[Stored data entries]
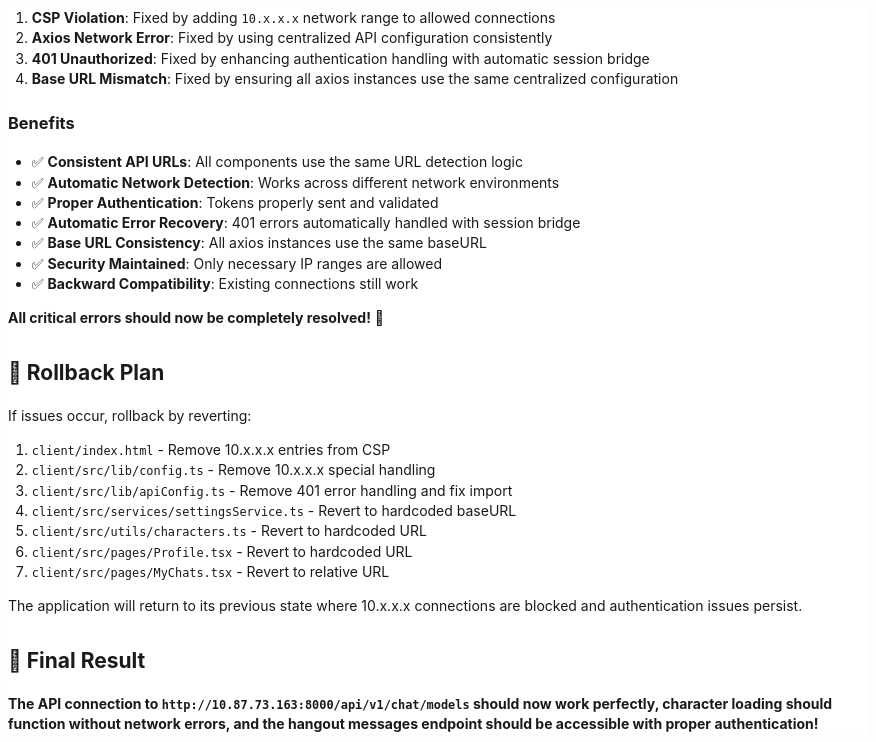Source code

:1. **CSP Violation**: Fixed by adding `10.x.x.x` network range to allowed connections
2. **Axios Network Error**: Fixed by using centralized API configuration consistently
3. **401 Unauthorized**: Fixed by enhancing authentication handling with automatic session bridge
4. **Base URL Mismatch**: Fixed by ensuring all axios instances use the same centralized configuration

### **Benefits**
- ✅ **Consistent API URLs**: All components use the same URL detection logic
- ✅ **Automatic Network Detection**: Works across different network environments
- ✅ **Proper Authentication**: Tokens properly sent and validated
- ✅ **Automatic Error Recovery**: 401 errors automatically handled with session bridge
- ✅ **Base URL Consistency**: All axios instances use the same baseURL
- ✅ **Security Maintained**: Only necessary IP ranges are allowed
- ✅ **Backward Compatibility**: Existing connections still work

**All critical errors should now be completely resolved!** 🎯

## 🔄 Rollback Plan

If issues occur, rollback by reverting:
1. `client/index.html` - Remove 10.x.x.x entries from CSP
2. `client/src/lib/config.ts` - Remove 10.x.x.x special handling
3. `client/src/lib/apiConfig.ts` - Remove 401 error handling and fix import
4. `client/src/services/settingsService.ts` - Revert to hardcoded baseURL
5. `client/src/utils/characters.ts` - Revert to hardcoded URL
6. `client/src/pages/Profile.tsx` - Revert to hardcoded URL
7. `client/src/pages/MyChats.tsx` - Revert to relative URL

The application will return to its previous state where 10.x.x.x connections are blocked and authentication issues persist.

## 🎯 Final Result

**The API connection to `http://10.87.73.163:8000/api/v1/chat/models` should now work perfectly, character loading should function without network errors, and the hangout messages endpoint should be accessible with proper authentication!**
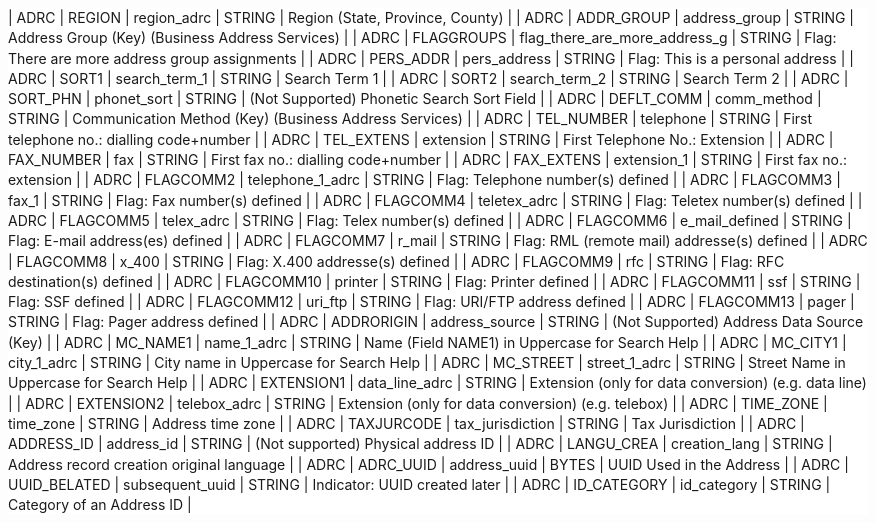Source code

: | ADRC      | REGION              | region_adrc                    | STRING    | Region (State, Province, County)                             |
| ADRC      | ADDR_GROUP          | address_group                  | STRING    | Address Group (Key) (Business Address Services)              |
| ADRC      | FLAGGROUPS          | flag_there_are_more_address_g  | STRING    | Flag: There are more address group assignments               |
| ADRC      | PERS_ADDR           | pers_address                   | STRING    | Flag: This is a personal address                             |
| ADRC      | SORT1               | search_term_1                  | STRING    | Search Term 1                                                |
| ADRC      | SORT2               | search_term_2                  | STRING    | Search Term 2                                                |
| ADRC      | SORT_PHN            | phonet_sort                    | STRING    | (Not Supported) Phonetic Search Sort Field                   |
| ADRC      | DEFLT_COMM          | comm_method                    | STRING    | Communication Method (Key) (Business Address Services)       |
| ADRC      | TEL_NUMBER          | telephone                      | STRING    | First telephone no.: dialling code+number                    |
| ADRC      | TEL_EXTENS          | extension                      | STRING    | First Telephone No.: Extension                               |
| ADRC      | FAX_NUMBER          | fax                            | STRING    | First fax no.: dialling code+number                          |
| ADRC      | FAX_EXTENS          | extension_1                    | STRING    | First fax no.: extension                                     |
| ADRC      | FLAGCOMM2           | telephone_1_adrc               | STRING    | Flag: Telephone number(s) defined                            |
| ADRC      | FLAGCOMM3           | fax_1                          | STRING    | Flag: Fax number(s) defined                                  |
| ADRC      | FLAGCOMM4           | teletex_adrc                   | STRING    | Flag: Teletex number(s) defined                              |
| ADRC      | FLAGCOMM5           | telex_adrc                     | STRING    | Flag: Telex number(s) defined                                |
| ADRC      | FLAGCOMM6           | e_mail_defined                 | STRING    | Flag: E-mail address(es) defined                             |
| ADRC      | FLAGCOMM7           | r_mail                         | STRING    | Flag: RML (remote mail) addresse(s) defined                  |
| ADRC      | FLAGCOMM8           | x_400                          | STRING    | Flag: X.400 addresse(s) defined                              |
| ADRC      | FLAGCOMM9           | rfc                            | STRING    | Flag: RFC destination(s) defined                             |
| ADRC      | FLAGCOMM10          | printer                        | STRING    | Flag: Printer defined                                        |
| ADRC      | FLAGCOMM11          | ssf                            | STRING    | Flag: SSF defined                                            |
| ADRC      | FLAGCOMM12          | uri_ftp                        | STRING    | Flag: URI/FTP address defined                                |
| ADRC      | FLAGCOMM13          | pager                          | STRING    | Flag: Pager address defined                                  |
| ADRC      | ADDRORIGIN          | address_source                 | STRING    | (Not Supported) Address Data Source (Key)                    |
| ADRC      | MC_NAME1            | name_1_adrc                    | STRING    | Name (Field NAME1) in Uppercase for Search Help              |
| ADRC      | MC_CITY1            | city_1_adrc                    | STRING    | City name in Uppercase for Search Help                       |
| ADRC      | MC_STREET           | street_1_adrc                  | STRING    | Street Name in Uppercase for Search Help                     |
| ADRC      | EXTENSION1          | data_line_adrc                 | STRING    | Extension (only for data conversion) (e.g. data line)        |
| ADRC      | EXTENSION2          | telebox_adrc                   | STRING    | Extension (only for data conversion) (e.g. telebox)          |
| ADRC      | TIME_ZONE           | time_zone                      | STRING    | Address time zone                                            |
| ADRC      | TAXJURCODE          | tax_jurisdiction               | STRING    | Tax Jurisdiction                                             |
| ADRC      | ADDRESS_ID          | address_id                     | STRING    | (Not supported) Physical address ID                          |
| ADRC      | LANGU_CREA          | creation_lang                  | STRING    | Address record creation original language                    |
| ADRC      | ADRC_UUID           | address_uuid                   | BYTES     | UUID Used in the Address                                     |
| ADRC      | UUID_BELATED        | subsequent_uuid                | STRING    | Indicator: UUID created later                                |
| ADRC      | ID_CATEGORY         | id_category                    | STRING    | Category of an Address ID                                    |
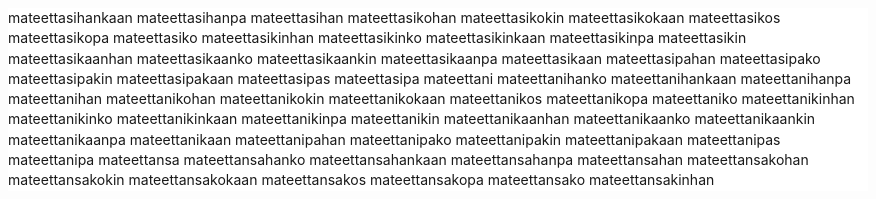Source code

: mateettasihankaan
mateettasihanpa
mateettasihan
mateettasikohan
mateettasikokin
mateettasikokaan
mateettasikos
mateettasikopa
mateettasiko
mateettasikinhan
mateettasikinko
mateettasikinkaan
mateettasikinpa
mateettasikin
mateettasikaanhan
mateettasikaanko
mateettasikaankin
mateettasikaanpa
mateettasikaan
mateettasipahan
mateettasipako
mateettasipakin
mateettasipakaan
mateettasipas
mateettasipa
mateettani
mateettanihanko
mateettanihankaan
mateettanihanpa
mateettanihan
mateettanikohan
mateettanikokin
mateettanikokaan
mateettanikos
mateettanikopa
mateettaniko
mateettanikinhan
mateettanikinko
mateettanikinkaan
mateettanikinpa
mateettanikin
mateettanikaanhan
mateettanikaanko
mateettanikaankin
mateettanikaanpa
mateettanikaan
mateettanipahan
mateettanipako
mateettanipakin
mateettanipakaan
mateettanipas
mateettanipa
mateettansa
mateettansahanko
mateettansahankaan
mateettansahanpa
mateettansahan
mateettansakohan
mateettansakokin
mateettansakokaan
mateettansakos
mateettansakopa
mateettansako
mateettansakinhan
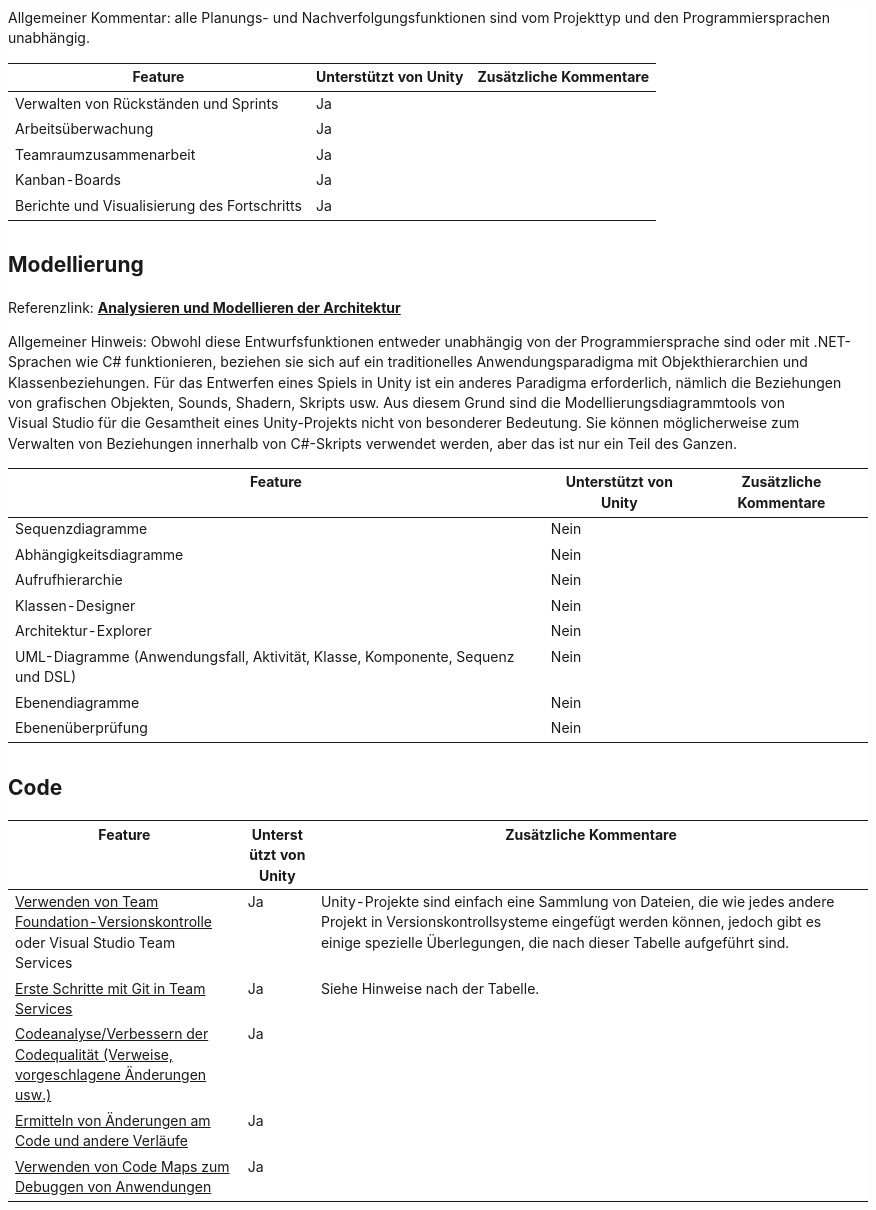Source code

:  Allgemeiner Kommentar: alle Planungs- und Nachverfolgungsfunktionen sind vom Projekttyp und den Programmiersprachen unabhängig.  
  
|Feature|Unterstützt von Unity|Zusätzliche Kommentare|  
|-------------|--------------------------|-------------------------|  
|Verwalten von Rückständen und Sprints|Ja||  
|Arbeitsüberwachung|Ja||  
|Teamraumzusammenarbeit|Ja||  
|Kanban-Boards|Ja||  
|Berichte und Visualisierung des Fortschritts|Ja||  
  
## <a name="modeling"></a>Modellierung  
 Referenzlink: **[Analysieren und Modellieren der Architektur](../modeling/analyze-and-model-your-architecture.md)**  
  
 Allgemeiner Hinweis: Obwohl diese Entwurfsfunktionen entweder unabhängig von der Programmiersprache sind oder mit .NET-Sprachen wie C# funktionieren, beziehen sie sich auf ein traditionelles Anwendungsparadigma mit Objekthierarchien und Klassenbeziehungen. Für das Entwerfen eines Spiels in Unity ist ein anderes Paradigma erforderlich, nämlich die Beziehungen von grafischen Objekten, Sounds, Shadern, Skripts usw. Aus diesem Grund sind die Modellierungsdiagrammtools von Visual Studio für die Gesamtheit eines Unity-Projekts nicht von besonderer Bedeutung. Sie können möglicherweise zum Verwalten von Beziehungen innerhalb von C#-Skripts verwendet werden, aber das ist nur ein Teil des Ganzen.  
  
|Feature|Unterstützt von Unity|Zusätzliche Kommentare|  
|-------------|--------------------------|-------------------------|  
|Sequenzdiagramme|Nein||  
|Abhängigkeitsdiagramme|Nein||  
|Aufrufhierarchie|Nein||  
|Klassen-Designer|Nein||  
|Architektur-Explorer|Nein||  
|UML-Diagramme (Anwendungsfall, Aktivität, Klasse, Komponente, Sequenz und DSL)|Nein||  
|Ebenendiagramme|Nein||  
|Ebenenüberprüfung|Nein||  
  
## <a name="code"></a>Code  
  
|Feature|Unterstützt von Unity|Zusätzliche Kommentare|  
|-------------|--------------------------|-------------------------|  
|[Verwenden von Team Foundation-Versionskontrolle](https://msdn.microsoft.com/library/1d629052-c65d-4c5d-81eb-eaa4413fe285) oder Visual Studio Team Services|Ja|Unity-Projekte sind einfach eine Sammlung von Dateien, die wie jedes andere Projekt in Versionskontrollsysteme eingefügt werden können, jedoch gibt es einige spezielle Überlegungen, die nach dieser Tabelle aufgeführt sind.|  
|[Erste Schritte mit Git in Team Services](https://msdn.microsoft.com/library/32f46ecd-1b03-4ef0-a9c4-8a120da2b03f)|Ja|Siehe Hinweise nach der Tabelle.|  
|[Codeanalyse/Verbessern der Codequalität (Verweise, vorgeschlagene Änderungen usw.)](https://msdn.microsoft.com/library/73baa961-c21f-43fe-bb92-3f59ae9b5945)|Ja||  
|[Ermitteln von Änderungen am Code und andere Verläufe](../ide/find-code-changes-and-other-history-with-codelens.md)|Ja||  
|[Verwenden von Code Maps zum Debuggen von Anwendungen](../modeling/use-code-maps-to-debug-your-applications.md)|Ja||  
  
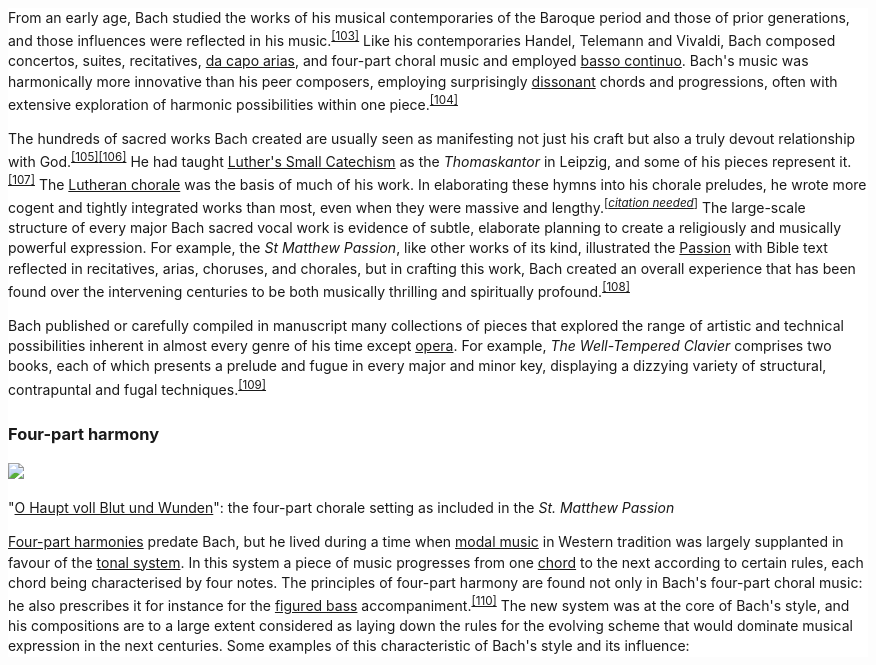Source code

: From an early age, Bach studied the works of his musical contemporaries of the Baroque period and those of prior generations, and those influences were reflected in his music.<sup id="cite_ref-FOOTNOTEWolff2000166_105-0"><a href="https://en.wikipedia.org/wiki/Johann_Sebastian_Bach#cite_note-FOOTNOTEWolff2000166-105">[103]</a></sup> Like his contemporaries Handel, Telemann and Vivaldi, Bach composed concertos, suites, recitatives, [da capo arias](https://en.wikipedia.org/wiki/Da_capo_aria "Da capo aria"), and four-part choral music and employed [basso continuo](https://en.wikipedia.org/wiki/Basso_continuo "Basso continuo"). Bach's music was harmonically more innovative than his peer composers, employing surprisingly [dissonant](https://en.wikipedia.org/wiki/Consonance_and_dissonance "Consonance and dissonance") chords and progressions, often with extensive exploration of harmonic possibilities within one piece.<sup id="cite_ref-106"><a href="https://en.wikipedia.org/wiki/Johann_Sebastian_Bach#cite_note-106">[104]</a></sup>

The hundreds of sacred works Bach created are usually seen as manifesting not just his craft but also a truly devout relationship with God.<sup id="cite_ref-FOOTNOTEHerl2004123_107-0"><a href="https://en.wikipedia.org/wiki/Johann_Sebastian_Bach#cite_note-FOOTNOTEHerl2004123-107">[105]</a></sup><sup id="cite_ref-108"><a href="https://en.wikipedia.org/wiki/Johann_Sebastian_Bach#cite_note-108">[106]</a></sup> He had taught [Luther's Small Catechism](https://en.wikipedia.org/wiki/Luther%27s_Small_Catechism "Luther's Small Catechism") as the _Thomaskantor_ in Leipzig, and some of his pieces represent it.<sup id="cite_ref-FOOTNOTELeaver2007280,_289–291_109-0"><a href="https://en.wikipedia.org/wiki/Johann_Sebastian_Bach#cite_note-FOOTNOTELeaver2007280,_289%E2%80%93291-109">[107]</a></sup> The [Lutheran chorale](https://en.wikipedia.org/wiki/Lutheran_chorale "Lutheran chorale") was the basis of much of his work. In elaborating these hymns into his chorale preludes, he wrote more cogent and tightly integrated works than most, even when they were massive and lengthy.<sup>[<i><a href="https://en.wikipedia.org/wiki/Wikipedia:Citation_needed" title="Wikipedia:Citation needed"><span title="This claim needs references to reliable sources. (November 2015)">citation needed</span></a></i>]</sup> The large-scale structure of every major Bach sacred vocal work is evidence of subtle, elaborate planning to create a religiously and musically powerful expression. For example, the _St Matthew Passion_, like other works of its kind, illustrated the [Passion](https://en.wikipedia.org/wiki/Passion_of_Jesus "Passion of Jesus") with Bible text reflected in recitatives, arias, choruses, and chorales, but in crafting this work, Bach created an overall experience that has been found over the intervening centuries to be both musically thrilling and spiritually profound.<sup id="cite_ref-110"><a href="https://en.wikipedia.org/wiki/Johann_Sebastian_Bach#cite_note-110">[108]</a></sup>

Bach published or carefully compiled in manuscript many collections of pieces that explored the range of artistic and technical possibilities inherent in almost every genre of his time except [opera](https://en.wikipedia.org/wiki/Opera "Opera"). For example, _The Well-Tempered Clavier_ comprises two books, each of which presents a prelude and fugue in every major and minor key, displaying a dizzying variety of structural, contrapuntal and fugal techniques.<sup id="cite_ref-111"><a href="https://en.wikipedia.org/wiki/Johann_Sebastian_Bach#cite_note-111">[109]</a></sup>

### Four-part harmony

[![](https://upload.wikimedia.org/wikipedia/commons/thumb/5/5f/Bach_Matth%C3%A4uspassion_O_Haupt_voll_Blut_und_Wunden.jpg/220px-Bach_Matth%C3%A4uspassion_O_Haupt_voll_Blut_und_Wunden.jpg)](https://en.wikipedia.org/wiki/File:Bach_Matth%C3%A4uspassion_O_Haupt_voll_Blut_und_Wunden.jpg)

"[O Haupt voll Blut und Wunden](https://en.wikipedia.org/wiki/O_Haupt_voll_Blut_und_Wunden "O Haupt voll Blut und Wunden")": the four-part chorale setting as included in the _St. Matthew Passion_

[Four-part harmonies](https://en.wikipedia.org/wiki/Four-part_harmony "Four-part harmony") predate Bach, but he lived during a time when [modal music](https://en.wikipedia.org/wiki/Modal_music "Modal music") in Western tradition was largely supplanted in favour of the [tonal system](https://en.wikipedia.org/wiki/Tonality "Tonality"). In this system a piece of music progresses from one [chord](https://en.wikipedia.org/wiki/Chord_(music) "Chord (music)") to the next according to certain rules, each chord being characterised by four notes. The principles of four-part harmony are found not only in Bach's four-part choral music: he also prescribes it for instance for the [figured bass](https://en.wikipedia.org/wiki/Figured_bass "Figured bass") accompaniment.<sup id="cite_ref-FOOTNOTESpitta1899c[httpsarchiveorgstreamjohannsebastianb03spituoftpage315mode1up_vol._3,_appendix_XII,_p._315]_112-0"><a href="https://en.wikipedia.org/wiki/Johann_Sebastian_Bach#cite_note-FOOTNOTESpitta1899c[httpsarchiveorgstreamjohannsebastianb03spituoftpage315mode1up_vol._3,_appendix_XII,_p._315]-112">[110]</a></sup> The new system was at the core of Bach's style, and his compositions are to a large extent considered as laying down the rules for the evolving scheme that would dominate musical expression in the next centuries. Some examples of this characteristic of Bach's style and its influence:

Exercise aim:
Rewrite the stretch from the start of the records through the line containing "to relative URL", swapping "hardcoded" for "hard-coded" and keeping everything else the same. Leave the pictures out of your answer.

Exercise answer:
Source code

:1. **CSP Violation**: Fixed by adding `10.x.x.x` network range to allowed connections
2. **Axios Network Error**: Fixed by using centralized API configuration consistently
3. **401 Unauthorized**: Fixed by enhancing authentication handling with automatic session bridge
4. **Base URL Mismatch**: Fixed by ensuring all axios instances use the same centralized configuration

### **Benefits**
- ✅ **Consistent API URLs**: All components use the same URL detection logic
- ✅ **Automatic Network Detection**: Works across different network environments
- ✅ **Proper Authentication**: Tokens properly sent and validated
- ✅ **Automatic Error Recovery**: 401 errors automatically handled with session bridge
- ✅ **Base URL Consistency**: All axios instances use the same baseURL
- ✅ **Security Maintained**: Only necessary IP ranges are allowed
- ✅ **Backward Compatibility**: Existing connections still work

**All critical errors should now be completely resolved!** 🎯

## 🔄 Rollback Plan

If issues occur, rollback by reverting:
1. `client/index.html` - Remove 10.x.x.x entries from CSP
2. `client/src/lib/config.ts` - Remove 10.x.x.x special handling
3. `client/src/lib/apiConfig.ts` - Remove 401 error handling and fix import
4. `client/src/services/settingsService.ts` - Revert to hard-coded baseURL
5. `client/src/utils/characters.ts` - Revert to hard-coded URL
6. `client/src/pages/Profile.tsx` - Revert to hard-coded URL
7. `client/src/pages/MyChats.tsx` - Revert to relative URL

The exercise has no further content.